Upaya penyelundupan narkotika dua ton itu digagalkan TNI AL di perairan Selat Durian, Karimun, Kepulauan Riau, pada 13 Mei. Narkotika berjenis sabu dan kokain tersebut diangkut sebuah kapal ikan berbendera Thailand yang dikapteni seorang warga Thailand dan berkru empat orang warga Myanmar. Semuanya ditangkap.

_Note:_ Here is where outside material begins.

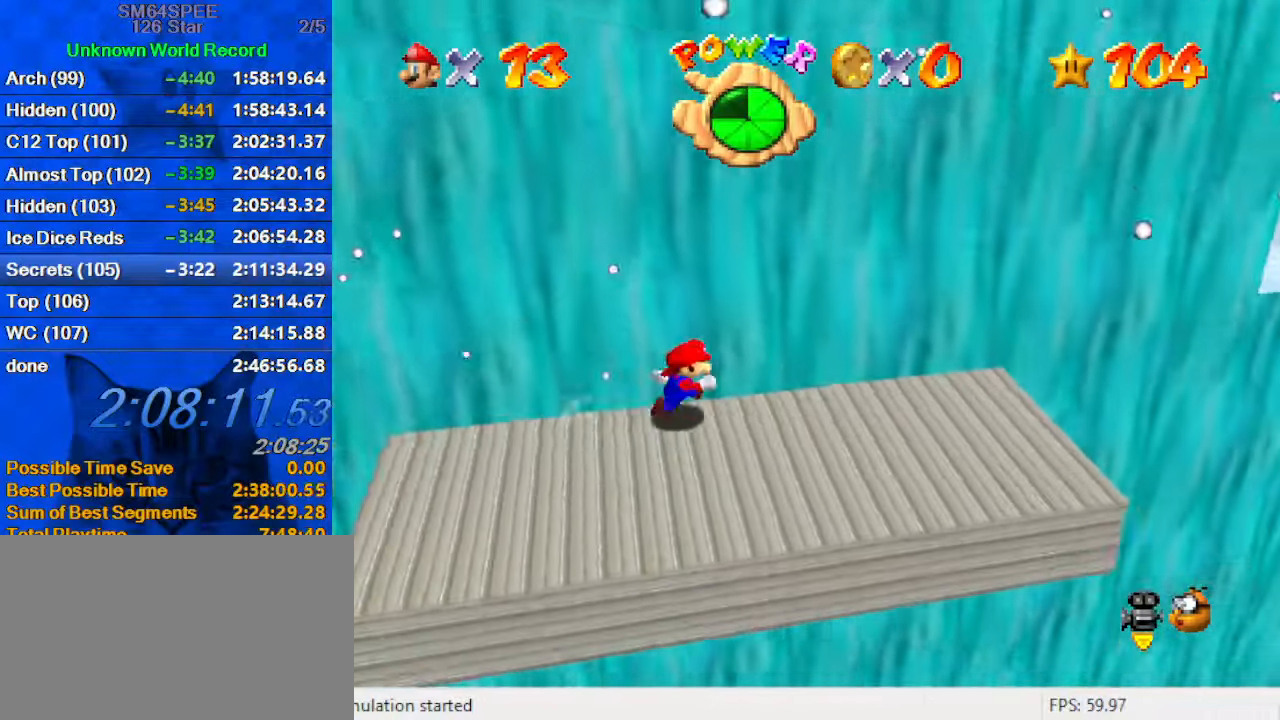
{"keys": ["right", "shift", "up", "y"], "events": [[433, "y", "down"], [466, "shift", "down"], [500, "up", "down"]]}
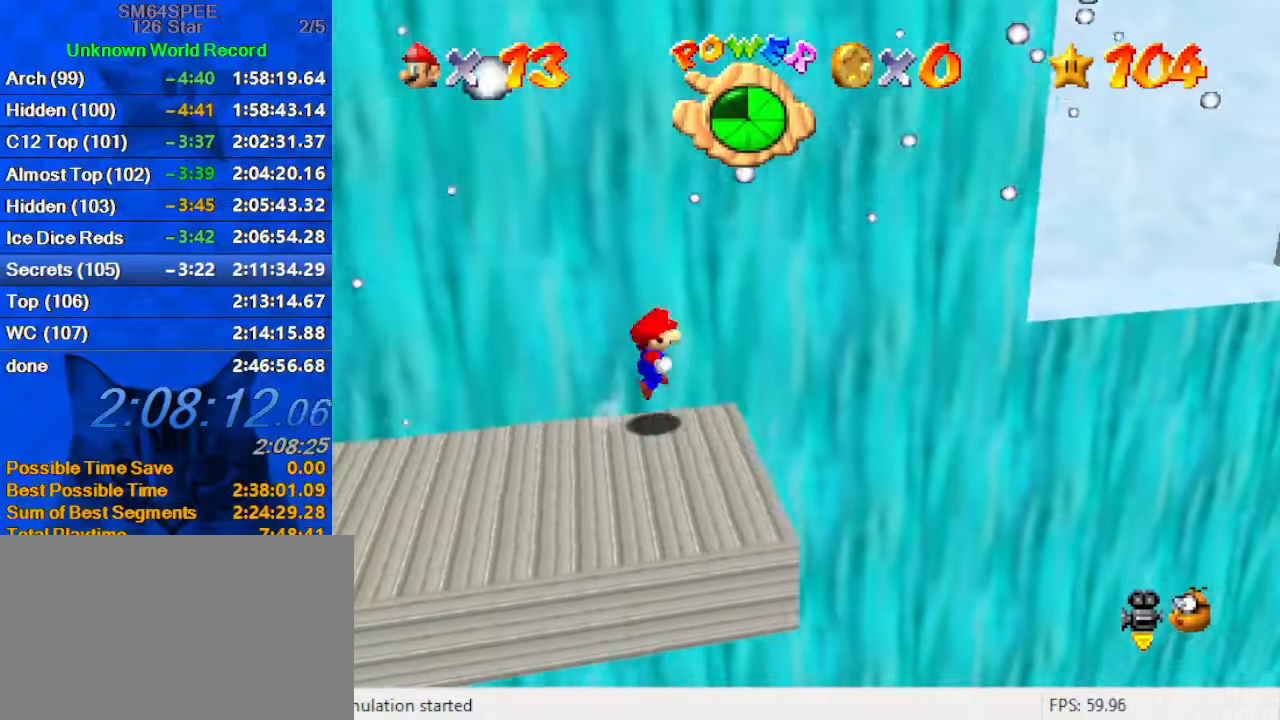
{"keys": ["left", "up", "y"], "events": [[266, "right", "up"], [300, "left", "down"], [400, "shift", "up"]]}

Di Dusun Sumber Agung, Desa/Kecamatan Balong, Ponorogo, sesuai kalimat yang tertera dalam KTP yang beredar di berbagai platform, Dewi Astutik tak dikenali tetangga dan perangkat desa. Ia diduga berangkat dengan izin menjadi pekerja migran Indonesia pada sekitar 2011 dengan menggunakan dokumen milik PA, sang adik, yang bukan warga Balong.
Kawasan Nirkontrol
Perbatasan Thailand, Myanmar, dan Kamboja dikenal sebagai ”wilayah tanpa hukum.” Kawasan ini dihuni banyak milisi bersenjata lengkap.
Pemerintah Thailand sempat melakukan operasi besar-besaran di perbatasan tersebut, salah satunya untuk mengejar Fredy. Namun, belum membuahkan hasil, kendati Pemerintah Thailand sempat mematikan akses aliran listrik ke wilayah tersebut.
Sementara itu, dalam konferensi pers di Batam pada Senin (26/5), Kepala BNN Komjen Marthinus Hukom tidak memberikan penjelasan keterkaitan antara Fredy dengan Dewi. Meski demikian, Fredy memang berada di lokasi yang hampir sama dengan Dewi.
Baca Juga: Titi Dj dan Cakra Khan akan Berduet untuk Single 'Layar'
"Di daerah perbatasan ini memang tidak bisa dikontrol pemerintah di sana," paparnya.
Fredy merupakan bandar narkotika terbesar di Indonesia. Ia terdeteksi memiliki ratusan kaki tangan yang telah tertangkap. Bahkan, penegak hukum berupaya mempersempit pergerakannya dengan menjerat tindak pidana pencucian uang terhadap keluarga Fredy di Indonesia.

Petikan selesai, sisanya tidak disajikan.